Data analytics has never lacked for coordinates. Filling a spreadsheet with lead scoring algorithms, customer retention costs or predictive conversion metrics is second nature for most B2B marketers.
While the coordinates have provided an embarrassment of riches, the accompanying cartography has been barren. However, analytics is about to get a new set of maps.
Visual analytics, or visualizing Big Data, is fast becoming a necessary capability for any company that wants to make Big Data accessible and navigable for their sales and marketing teams. It is a roadmap for customer data changes, demand generation data sets and lead management that feeds sales and marketing automation systems. It is data without the intimidation factor.
“The changing audience for consumer insights within corporations requires customer intelligence functions to adapt the way they package and communicate insights,” said Heiko Schäfer, a Customer Insight Consultant. “Rather than relying on traditional research reports, communication that uses storytelling, visual, and interactive communication, as well as consumer and customer immersion, is often more effective.”
Many leaders in the marketing automation industry such as SAS, SAP, Adobe, and Tableau have pushed visual analytics quickly to the forefront. Some of the solutions are as traditional and simple as bar charts. Others are brand new. Because the speed and volume of data have accelerated so quickly, traditional architectures and software might require companies to compromise the details they want to visualize.
Even the most common descriptive statistics calculations can become complicated when users are dealing with Big Data and don’t want to be restricted by column limits, storage constraints and limited support for different data types. One SAS solution to these issues is an in-memory engine that speeds the task of data exploration and a visual interface that clearly displays the results in a simple visualization. For example, what if you have a billion rows in a data set and want to create a scatter plot on two measures? The user trying to view a billion points in a scatter plot will have a hard time seeing so many data points.
Show The Results
“Everything we do as a company is based on analytics, and more specifically predictive analytics,” according to Wilson Raj, Global Customer Intelligence Director at SAS. “Visual reporting enables us to take some of the things we do currently and show the executional aspects of them. Instead of talking through the consequences of an inbound marketing campaign, we can use the tremendous amount of data available, apply visual analytics and show the results. It’s easy to apply predictive analytics. It’s more meaningful to show them in action.”
Raj points to visualization as the most aggressive move the company has made toward taking Big Data to actionable data. The most important element, as he indicated, is the dynamic nature of visualization. If SAS is working with a client on a demand generation campaign, for example, it can use the dynamic graphics to make variables in spending, offers and media translate into results (or lack thereof). If a retention campaign costs $3.50 per customer for an automotive customer, the visualization capability can analyze current data segments, predict cost and response rate and then update the graphic in real time. It’s predictive analytics that make sense at every level of the company and in any geographic area.

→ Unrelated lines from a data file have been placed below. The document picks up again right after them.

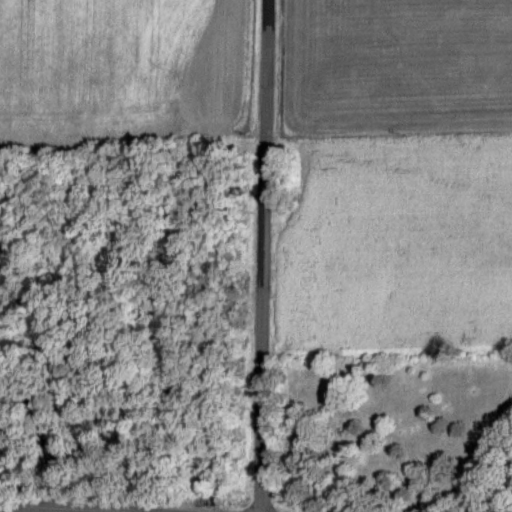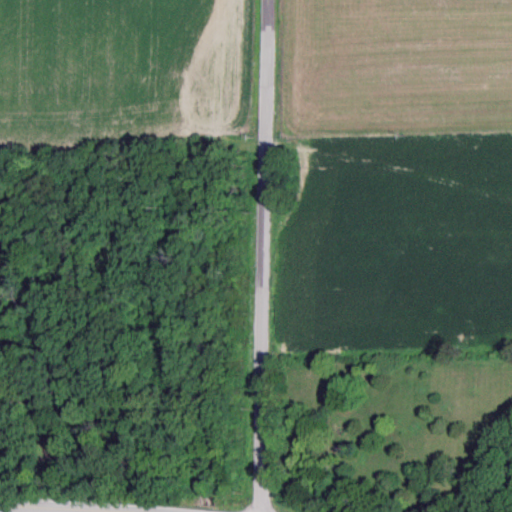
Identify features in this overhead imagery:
road: (250, 256)
road: (32, 510)
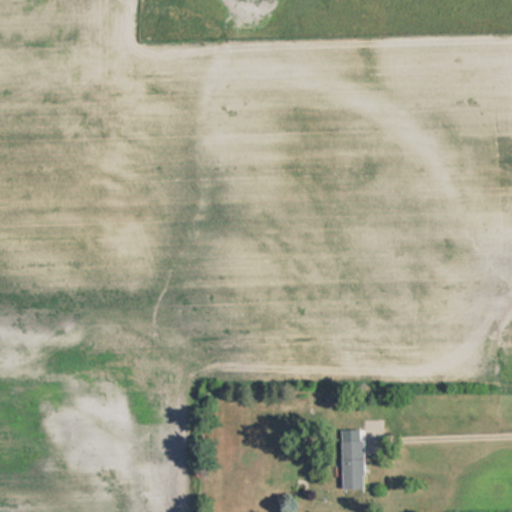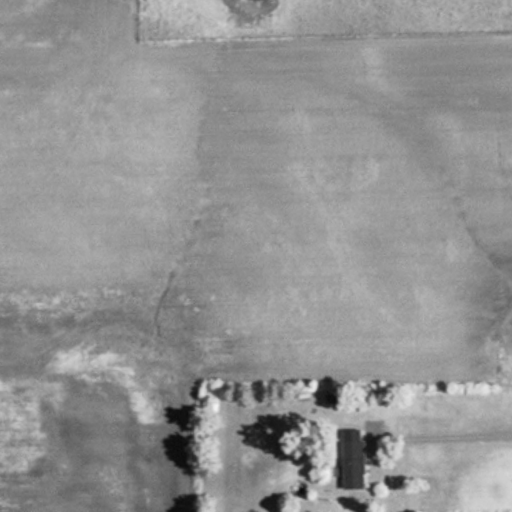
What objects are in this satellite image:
building: (350, 465)
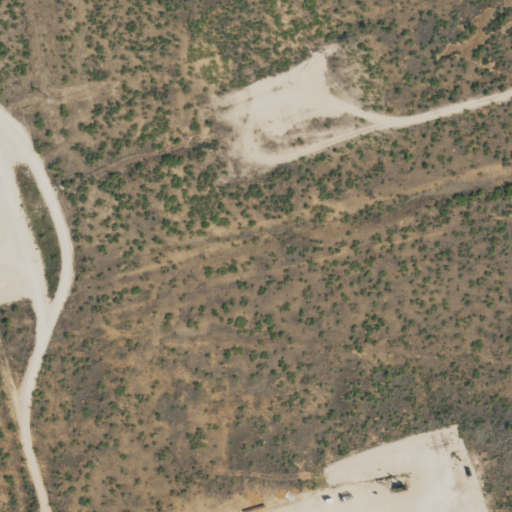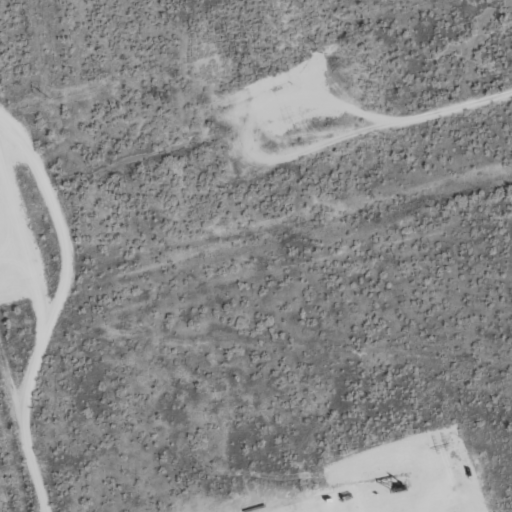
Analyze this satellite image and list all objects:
road: (25, 419)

At the end of 2012, SAS put visual analytics into action with Taiwan’s 50-branch Cosmos Bank. The company needed to make data more accessible and actionable at the local branch level as well as the corporate C-suite. SAS integrated corporate and consumer data into real-time dashboards and visualizations for risk management, customer development, product marketing and financial management.
By clicking or drilling into items of interest, Cosmos board members and risk managers can generate and share reports, dashboards and visualizations. For example, senior managers use SAS Visual Analytics to break out cash-card issuance by branch or sales representative. The bank reduced the time analysts spend accessing data for others, shifting their efforts to projects that create value for the bank. Also, processing and analyzing all transactions throughout the month provides a more accurate view of customer behavior.
“This is radically altering marketing as we know it,” Raj said. “Not how we think about marketing, but how we execute marketing.”
Seeing Is Believing
Tableau CMO Elissa Fink has seen visual analytics move from an IT focused capability to the province of the CMO. In fact, she sees visual analytics as the confirmation that marketing can and must do more with predictive data
“We know data is useful, we know it is more accessible, but it’s up to marketing to make it more useful,” Fink said. “We’ve all seen Excel sheets with 1,600 cells. If you can see it better, you can make sense of it.”
Fink has seen many “aha” moments over the past few months that show her that visual analytics works on a B2B level. One UK software client was struggling with an unexpected lack of revenue during a launch trial period. The Excel sheet for that period of time had all the data, but only after plotting it in new data formats did it become evident that the company had coded their invoices improperly. Too many invoices were applied to “free trial.” Another client, this one in the health care business, found that a pattern of claim rejections were due to diagnosis coding errors. After that pattern became evident visually, it recovered $2.5 million in billings.
“When you can see the patterns,” she said, “you can ask better questions about the data.”